SEXIST DECLENSION.

Just when you think you’ve seen everything:

Can sexist ideologies be reflected in inflectional classes? On the basis of a detailed discussion of the Russian a-declension, the present paper answers this question in the affirmative. More specifically the central claims are:
— The a-declension reflects the Idealized Cognitive Models of “women as the second sex” and “woman as Madonna and whore”.
— Cognitive linguistics provides an adequate account for the category structure in terms of schematicity and metaphorical extension.

As Alexei, from whom I swiped this absurdity, says, it’s “an abstract of a paper in what’s called Cognitive Linguistics… Yes, the author is a man: Tore Nesset is a male professor at the University of Tromsø, Norway.” He is “tempted to suppose this piece appeared in an April 1 issue of a linguistics journal,” but I’m afraid it’s just another example of academic silliness run amok.

Comments

  1. Michael Farris says

    Not having read the article I don’t think it’s quite as silly as it sounds except for the whore/madonna stuff (posssibly deliberately added just to attract attention).
    But, the Slavic languages are set up so that the feminine gender gets shorted much of the time. In none is this more so than in Polish. There’s the virile/non-virile declensions in the plural (women are classed with things and animals while men have their own class). There’s also a contrast between the loving care given male (esp. animate) declensions (with some nice expressive categories) vs. the off-handed way that feminine declensions are handled (sometimes losing endings altogether).
    I love Slavic languages, but it’s hard to claim their not structured in a sexist way. You can argue how important that is in regards to cultural ideology but it’s there on the surface of the languages ime.

  2. Reg Cæsar says

    Forgive a snide, off-topic question, but do these male feminists ever get any action?
    Young women are much more drawn to study languages then are young men, and almost every other Indo-European tongue is more “sexist” than is English. If anything, they seem to be drawn to those which are more so. Nature talks…

  3. Bill Poser says

    The author’s conclusion that the a-declension nouns denoting human beings fall together in the class of “other” seems to me quite dubious. First, intimates and exponents of negative characteristics may be categories that “stand out”, but they are by no means the only categories that “stand out” (exponents of admirable characteristics for instance are equally members of this category), so “otherness” in this sense is not a defining property.
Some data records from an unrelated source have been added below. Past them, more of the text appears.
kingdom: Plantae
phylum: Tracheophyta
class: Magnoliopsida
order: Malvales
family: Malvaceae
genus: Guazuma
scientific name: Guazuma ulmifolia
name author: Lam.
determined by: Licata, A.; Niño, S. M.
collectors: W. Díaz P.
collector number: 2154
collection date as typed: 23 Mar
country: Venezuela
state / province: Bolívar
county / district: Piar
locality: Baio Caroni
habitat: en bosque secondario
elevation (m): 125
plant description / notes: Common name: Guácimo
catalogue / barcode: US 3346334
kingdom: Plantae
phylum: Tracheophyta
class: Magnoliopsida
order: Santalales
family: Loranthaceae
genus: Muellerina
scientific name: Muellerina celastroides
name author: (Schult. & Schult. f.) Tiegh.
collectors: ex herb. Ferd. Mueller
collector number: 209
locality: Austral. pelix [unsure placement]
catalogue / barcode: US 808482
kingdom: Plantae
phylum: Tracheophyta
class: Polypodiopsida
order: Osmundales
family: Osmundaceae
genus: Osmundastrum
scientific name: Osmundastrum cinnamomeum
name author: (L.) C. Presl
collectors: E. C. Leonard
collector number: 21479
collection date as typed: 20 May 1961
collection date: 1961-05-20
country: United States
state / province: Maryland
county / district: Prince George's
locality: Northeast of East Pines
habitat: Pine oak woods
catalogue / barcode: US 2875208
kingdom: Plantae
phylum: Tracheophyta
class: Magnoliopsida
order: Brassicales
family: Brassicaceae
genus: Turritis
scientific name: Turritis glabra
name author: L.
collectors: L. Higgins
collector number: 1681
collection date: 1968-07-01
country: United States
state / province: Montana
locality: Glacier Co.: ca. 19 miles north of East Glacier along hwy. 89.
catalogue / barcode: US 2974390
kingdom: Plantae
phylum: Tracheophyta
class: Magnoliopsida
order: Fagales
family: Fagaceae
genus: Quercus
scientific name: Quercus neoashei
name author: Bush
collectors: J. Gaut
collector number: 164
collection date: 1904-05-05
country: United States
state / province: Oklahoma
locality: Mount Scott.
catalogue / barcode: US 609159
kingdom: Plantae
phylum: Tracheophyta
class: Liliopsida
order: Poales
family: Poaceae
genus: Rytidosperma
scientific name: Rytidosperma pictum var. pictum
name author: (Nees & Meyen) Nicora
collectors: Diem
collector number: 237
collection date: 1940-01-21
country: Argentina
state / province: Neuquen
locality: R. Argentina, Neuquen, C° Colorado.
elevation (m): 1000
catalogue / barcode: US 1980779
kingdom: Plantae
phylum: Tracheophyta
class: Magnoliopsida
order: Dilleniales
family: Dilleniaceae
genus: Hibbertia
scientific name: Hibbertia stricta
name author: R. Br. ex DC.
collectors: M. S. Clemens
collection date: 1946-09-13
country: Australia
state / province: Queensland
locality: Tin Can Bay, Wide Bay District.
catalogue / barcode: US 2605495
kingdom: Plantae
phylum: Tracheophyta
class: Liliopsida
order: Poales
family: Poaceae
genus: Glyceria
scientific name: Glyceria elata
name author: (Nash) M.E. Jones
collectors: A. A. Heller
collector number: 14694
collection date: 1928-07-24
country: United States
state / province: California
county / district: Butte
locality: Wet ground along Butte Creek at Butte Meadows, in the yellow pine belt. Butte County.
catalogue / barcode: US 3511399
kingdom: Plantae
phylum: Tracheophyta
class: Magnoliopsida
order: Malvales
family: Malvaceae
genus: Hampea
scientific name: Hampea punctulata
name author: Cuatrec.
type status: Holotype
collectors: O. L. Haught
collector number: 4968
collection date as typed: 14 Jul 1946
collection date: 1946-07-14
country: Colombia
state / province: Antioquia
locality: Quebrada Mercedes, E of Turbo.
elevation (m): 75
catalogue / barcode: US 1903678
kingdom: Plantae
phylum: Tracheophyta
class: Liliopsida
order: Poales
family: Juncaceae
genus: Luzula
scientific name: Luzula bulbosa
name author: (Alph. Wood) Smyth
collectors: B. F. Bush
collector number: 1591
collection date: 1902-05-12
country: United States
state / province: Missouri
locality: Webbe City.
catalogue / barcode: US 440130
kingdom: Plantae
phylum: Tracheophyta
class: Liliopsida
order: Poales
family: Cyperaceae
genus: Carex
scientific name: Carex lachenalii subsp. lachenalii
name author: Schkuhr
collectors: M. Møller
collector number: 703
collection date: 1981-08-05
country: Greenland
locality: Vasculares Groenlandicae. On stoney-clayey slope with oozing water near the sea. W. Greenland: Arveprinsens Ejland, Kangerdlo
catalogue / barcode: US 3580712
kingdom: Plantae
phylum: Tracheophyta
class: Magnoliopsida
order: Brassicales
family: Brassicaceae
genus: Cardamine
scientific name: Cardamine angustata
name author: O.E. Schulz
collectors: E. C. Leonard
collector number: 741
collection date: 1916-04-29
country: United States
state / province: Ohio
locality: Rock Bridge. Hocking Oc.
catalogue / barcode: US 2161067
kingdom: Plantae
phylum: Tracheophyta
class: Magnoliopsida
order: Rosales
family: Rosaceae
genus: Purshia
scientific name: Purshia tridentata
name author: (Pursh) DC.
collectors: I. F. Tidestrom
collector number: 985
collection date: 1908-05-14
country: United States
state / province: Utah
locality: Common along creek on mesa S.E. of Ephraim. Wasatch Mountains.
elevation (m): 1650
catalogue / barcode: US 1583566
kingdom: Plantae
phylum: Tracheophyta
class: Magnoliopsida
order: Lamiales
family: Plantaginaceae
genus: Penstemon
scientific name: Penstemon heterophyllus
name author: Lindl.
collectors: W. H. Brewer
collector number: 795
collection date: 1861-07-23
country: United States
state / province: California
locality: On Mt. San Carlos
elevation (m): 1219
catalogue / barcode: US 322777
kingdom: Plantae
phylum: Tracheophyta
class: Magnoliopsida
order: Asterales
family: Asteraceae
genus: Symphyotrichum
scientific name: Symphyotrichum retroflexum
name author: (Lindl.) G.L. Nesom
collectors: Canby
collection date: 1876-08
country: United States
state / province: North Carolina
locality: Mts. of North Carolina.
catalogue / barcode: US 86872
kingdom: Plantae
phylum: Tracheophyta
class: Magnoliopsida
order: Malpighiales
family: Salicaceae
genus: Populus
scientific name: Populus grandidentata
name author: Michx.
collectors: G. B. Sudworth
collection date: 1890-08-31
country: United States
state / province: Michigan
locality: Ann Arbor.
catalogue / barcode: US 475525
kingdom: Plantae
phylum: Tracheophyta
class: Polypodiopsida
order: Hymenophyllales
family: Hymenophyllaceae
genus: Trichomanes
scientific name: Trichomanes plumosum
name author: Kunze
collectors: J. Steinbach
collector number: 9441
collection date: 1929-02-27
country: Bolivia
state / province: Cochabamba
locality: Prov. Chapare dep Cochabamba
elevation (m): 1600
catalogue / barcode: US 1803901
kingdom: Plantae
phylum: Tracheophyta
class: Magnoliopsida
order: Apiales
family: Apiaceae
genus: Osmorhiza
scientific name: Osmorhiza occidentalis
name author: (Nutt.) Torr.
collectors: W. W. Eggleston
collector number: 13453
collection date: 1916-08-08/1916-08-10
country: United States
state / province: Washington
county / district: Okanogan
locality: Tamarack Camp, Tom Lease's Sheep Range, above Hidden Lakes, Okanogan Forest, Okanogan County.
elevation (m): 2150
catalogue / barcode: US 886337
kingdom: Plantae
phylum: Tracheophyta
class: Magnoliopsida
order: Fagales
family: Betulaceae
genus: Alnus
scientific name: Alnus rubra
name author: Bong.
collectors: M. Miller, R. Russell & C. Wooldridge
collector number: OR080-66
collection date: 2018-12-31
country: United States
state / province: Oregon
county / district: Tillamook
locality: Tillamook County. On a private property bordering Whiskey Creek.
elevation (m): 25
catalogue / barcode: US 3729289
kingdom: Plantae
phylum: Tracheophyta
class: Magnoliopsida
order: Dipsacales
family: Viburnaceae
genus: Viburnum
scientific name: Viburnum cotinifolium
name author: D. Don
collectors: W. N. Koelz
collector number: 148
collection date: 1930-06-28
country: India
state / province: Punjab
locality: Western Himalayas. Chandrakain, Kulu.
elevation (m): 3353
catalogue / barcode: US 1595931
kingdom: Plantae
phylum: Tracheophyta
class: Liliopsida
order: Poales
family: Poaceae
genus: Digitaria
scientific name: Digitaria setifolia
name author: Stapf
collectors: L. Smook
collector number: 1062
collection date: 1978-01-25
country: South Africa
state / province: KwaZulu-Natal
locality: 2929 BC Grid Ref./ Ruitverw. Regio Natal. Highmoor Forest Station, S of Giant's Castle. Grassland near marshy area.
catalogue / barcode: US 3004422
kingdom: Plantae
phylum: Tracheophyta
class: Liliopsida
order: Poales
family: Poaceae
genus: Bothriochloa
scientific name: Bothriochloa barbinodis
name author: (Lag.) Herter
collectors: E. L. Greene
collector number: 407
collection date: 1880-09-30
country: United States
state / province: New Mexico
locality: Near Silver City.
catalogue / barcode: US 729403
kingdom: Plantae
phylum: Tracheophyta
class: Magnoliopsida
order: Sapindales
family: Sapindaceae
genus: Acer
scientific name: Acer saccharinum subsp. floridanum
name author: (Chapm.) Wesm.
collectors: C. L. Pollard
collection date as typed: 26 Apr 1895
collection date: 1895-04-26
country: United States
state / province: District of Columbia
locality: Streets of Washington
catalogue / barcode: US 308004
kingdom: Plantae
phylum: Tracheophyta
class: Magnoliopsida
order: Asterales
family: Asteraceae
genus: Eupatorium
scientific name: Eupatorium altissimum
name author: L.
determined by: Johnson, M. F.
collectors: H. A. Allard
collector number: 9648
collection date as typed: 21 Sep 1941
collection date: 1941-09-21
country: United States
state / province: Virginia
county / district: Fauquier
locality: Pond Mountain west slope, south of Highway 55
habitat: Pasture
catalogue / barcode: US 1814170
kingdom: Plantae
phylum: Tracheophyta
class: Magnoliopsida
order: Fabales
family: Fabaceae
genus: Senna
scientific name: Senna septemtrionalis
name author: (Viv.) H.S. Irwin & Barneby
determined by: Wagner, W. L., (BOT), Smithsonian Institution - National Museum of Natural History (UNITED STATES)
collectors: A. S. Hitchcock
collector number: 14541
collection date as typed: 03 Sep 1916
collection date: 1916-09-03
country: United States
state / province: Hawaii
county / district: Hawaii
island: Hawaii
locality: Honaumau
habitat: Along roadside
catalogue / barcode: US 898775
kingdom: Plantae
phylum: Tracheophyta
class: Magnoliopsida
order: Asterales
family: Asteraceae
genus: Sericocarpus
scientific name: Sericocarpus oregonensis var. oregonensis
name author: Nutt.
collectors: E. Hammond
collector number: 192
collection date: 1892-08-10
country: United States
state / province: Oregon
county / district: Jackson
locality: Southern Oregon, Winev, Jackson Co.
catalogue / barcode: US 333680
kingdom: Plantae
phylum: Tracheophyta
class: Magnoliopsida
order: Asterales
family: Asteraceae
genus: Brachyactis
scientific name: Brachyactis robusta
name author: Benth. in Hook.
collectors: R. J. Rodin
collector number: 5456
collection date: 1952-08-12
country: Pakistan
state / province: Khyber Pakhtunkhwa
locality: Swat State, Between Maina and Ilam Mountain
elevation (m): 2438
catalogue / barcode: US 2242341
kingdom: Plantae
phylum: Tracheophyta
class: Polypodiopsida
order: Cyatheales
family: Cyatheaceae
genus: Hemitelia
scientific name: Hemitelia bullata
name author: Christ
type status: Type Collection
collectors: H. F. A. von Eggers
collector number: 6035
Second, I see no real relationship between “otherness” in the sense of standing out and “otherness” in the sense of being of the opposite sex. The claims about the association of sin and cuteness with women seem to fall afoul of the fact that by the author’s reasoning we should also associate sin and cuteness with each other.

  4. Cognitive linguistics provides an adequate account for the category structure in terms of schematicity and metaphorical extension.
    Somebody translate this for me, please.

  5. Preferably into English that I can understand, ie simple.

  6. Allan Beatty says

    If the Language Guesser was responding, I’d ask it what the quoted passege is. 🙂

  7. Eliza: A plain-English translation of that would probably take several pages. Heck, I understand a good portion of that (due to having re-started reading some Eco dealing with cognitive types and schematism), but I woudln’t feel up to trying to explain it in plain English.
    Suffice it to say that unless you’re a cognitive scientist or semiotician, it almost certainly doesn’t matter in the slightest. I know I don’t care, and I’m reading on the subject for fun.

  8. Robin Turner says

    Eliza – it’s not as abstruse as it sounds. Cognitive linguistics rests on three theoretical foundations: categorisation, image schemata and metaphor. The first looks at different types of category (prototype categories, radial categories, folk vs. expert categories etc.). An image schema is a very basic pre-linguistic concept that derives from our physical experience. Examples are CONTAINER, UP-DOWN, SOURCE-PATH-GOAL. Metaphor in cognitive linguistics is rather broader than in literature; for example, “I see what you mean” is a metaphorical statment deriving from the conceptual metaphor KNOWING IS SEEING. Metaphorical extension is simply extending the meaning of a word using metaphor. For example the meaning of “over” in “I’ll go over your essay” is an extension.